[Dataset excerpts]
--- --- ---

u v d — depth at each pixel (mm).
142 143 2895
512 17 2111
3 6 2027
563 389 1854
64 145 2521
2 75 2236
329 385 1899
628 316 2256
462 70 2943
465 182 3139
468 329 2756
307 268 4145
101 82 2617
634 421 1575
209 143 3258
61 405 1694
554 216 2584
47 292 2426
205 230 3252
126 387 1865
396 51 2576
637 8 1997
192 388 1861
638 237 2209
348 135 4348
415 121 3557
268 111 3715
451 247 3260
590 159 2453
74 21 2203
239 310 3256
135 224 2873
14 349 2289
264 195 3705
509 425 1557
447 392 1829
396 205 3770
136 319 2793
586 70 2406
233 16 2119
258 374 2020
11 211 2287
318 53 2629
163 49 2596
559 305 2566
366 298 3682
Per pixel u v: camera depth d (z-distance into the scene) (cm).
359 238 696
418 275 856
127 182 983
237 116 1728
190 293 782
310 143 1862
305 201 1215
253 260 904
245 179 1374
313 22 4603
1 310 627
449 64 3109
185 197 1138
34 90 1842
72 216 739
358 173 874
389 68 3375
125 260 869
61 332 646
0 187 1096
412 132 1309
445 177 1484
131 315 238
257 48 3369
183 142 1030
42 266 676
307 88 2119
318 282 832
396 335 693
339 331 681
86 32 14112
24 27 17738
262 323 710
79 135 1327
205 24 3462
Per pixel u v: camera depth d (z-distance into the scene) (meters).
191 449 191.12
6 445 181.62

--- --- ---

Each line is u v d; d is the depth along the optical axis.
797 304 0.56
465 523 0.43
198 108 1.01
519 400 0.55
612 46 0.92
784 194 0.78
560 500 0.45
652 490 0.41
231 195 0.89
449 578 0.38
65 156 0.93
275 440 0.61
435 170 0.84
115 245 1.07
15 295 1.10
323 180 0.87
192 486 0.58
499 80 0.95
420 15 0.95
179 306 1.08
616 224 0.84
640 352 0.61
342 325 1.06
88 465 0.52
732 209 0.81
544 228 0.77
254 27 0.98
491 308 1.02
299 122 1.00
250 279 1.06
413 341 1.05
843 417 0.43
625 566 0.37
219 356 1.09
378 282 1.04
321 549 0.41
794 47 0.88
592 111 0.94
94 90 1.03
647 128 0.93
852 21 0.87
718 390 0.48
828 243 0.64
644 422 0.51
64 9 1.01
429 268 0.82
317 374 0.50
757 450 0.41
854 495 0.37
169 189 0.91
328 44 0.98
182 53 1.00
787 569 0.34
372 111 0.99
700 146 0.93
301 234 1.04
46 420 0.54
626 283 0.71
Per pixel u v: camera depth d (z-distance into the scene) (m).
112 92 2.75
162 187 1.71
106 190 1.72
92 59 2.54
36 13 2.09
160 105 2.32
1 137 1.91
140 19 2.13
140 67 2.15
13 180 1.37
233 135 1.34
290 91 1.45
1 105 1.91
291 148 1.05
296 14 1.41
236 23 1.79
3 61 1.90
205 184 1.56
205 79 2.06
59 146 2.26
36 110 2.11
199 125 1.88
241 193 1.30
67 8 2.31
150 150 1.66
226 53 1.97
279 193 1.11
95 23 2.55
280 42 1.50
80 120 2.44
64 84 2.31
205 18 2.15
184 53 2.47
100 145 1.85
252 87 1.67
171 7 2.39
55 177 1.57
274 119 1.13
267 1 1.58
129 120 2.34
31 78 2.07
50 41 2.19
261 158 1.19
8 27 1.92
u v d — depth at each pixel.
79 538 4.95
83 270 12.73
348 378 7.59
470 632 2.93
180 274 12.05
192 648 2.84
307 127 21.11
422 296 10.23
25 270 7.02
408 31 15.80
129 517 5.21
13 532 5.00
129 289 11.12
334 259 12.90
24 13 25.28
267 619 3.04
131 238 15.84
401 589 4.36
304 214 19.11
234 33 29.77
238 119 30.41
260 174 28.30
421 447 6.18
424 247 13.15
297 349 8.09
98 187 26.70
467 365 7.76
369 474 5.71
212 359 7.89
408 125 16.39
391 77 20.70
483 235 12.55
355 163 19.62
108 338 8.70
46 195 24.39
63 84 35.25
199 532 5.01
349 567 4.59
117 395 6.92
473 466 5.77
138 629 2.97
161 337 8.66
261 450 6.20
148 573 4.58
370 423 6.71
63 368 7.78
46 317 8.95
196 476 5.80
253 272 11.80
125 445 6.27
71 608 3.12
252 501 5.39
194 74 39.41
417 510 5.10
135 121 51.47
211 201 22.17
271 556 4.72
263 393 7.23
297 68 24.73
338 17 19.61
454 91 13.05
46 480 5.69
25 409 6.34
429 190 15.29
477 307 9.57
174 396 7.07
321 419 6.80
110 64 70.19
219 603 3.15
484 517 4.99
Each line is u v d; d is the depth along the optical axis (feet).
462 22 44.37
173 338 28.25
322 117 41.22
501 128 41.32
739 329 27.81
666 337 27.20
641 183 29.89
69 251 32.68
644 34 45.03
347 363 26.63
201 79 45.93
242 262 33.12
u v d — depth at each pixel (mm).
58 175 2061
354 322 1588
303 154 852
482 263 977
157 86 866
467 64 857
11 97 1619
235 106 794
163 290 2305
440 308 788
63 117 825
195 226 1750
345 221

--- --- ---

> **Your instructions**:
Where does the string "pixel" appear in the records above? Show every line that holds it.

> **Exercise output**:
u v d — depth at each pixel (mm).
Per pixel u v: camera depth d (z-distance into the scene) (cm).
Per pixel u v: camera depth d (z-distance into the scene) (meters).
Per pixel u v: camera depth d (z-distance into the scene) (m).
u v d — depth at each pixel.
u v d — depth at each pixel (mm).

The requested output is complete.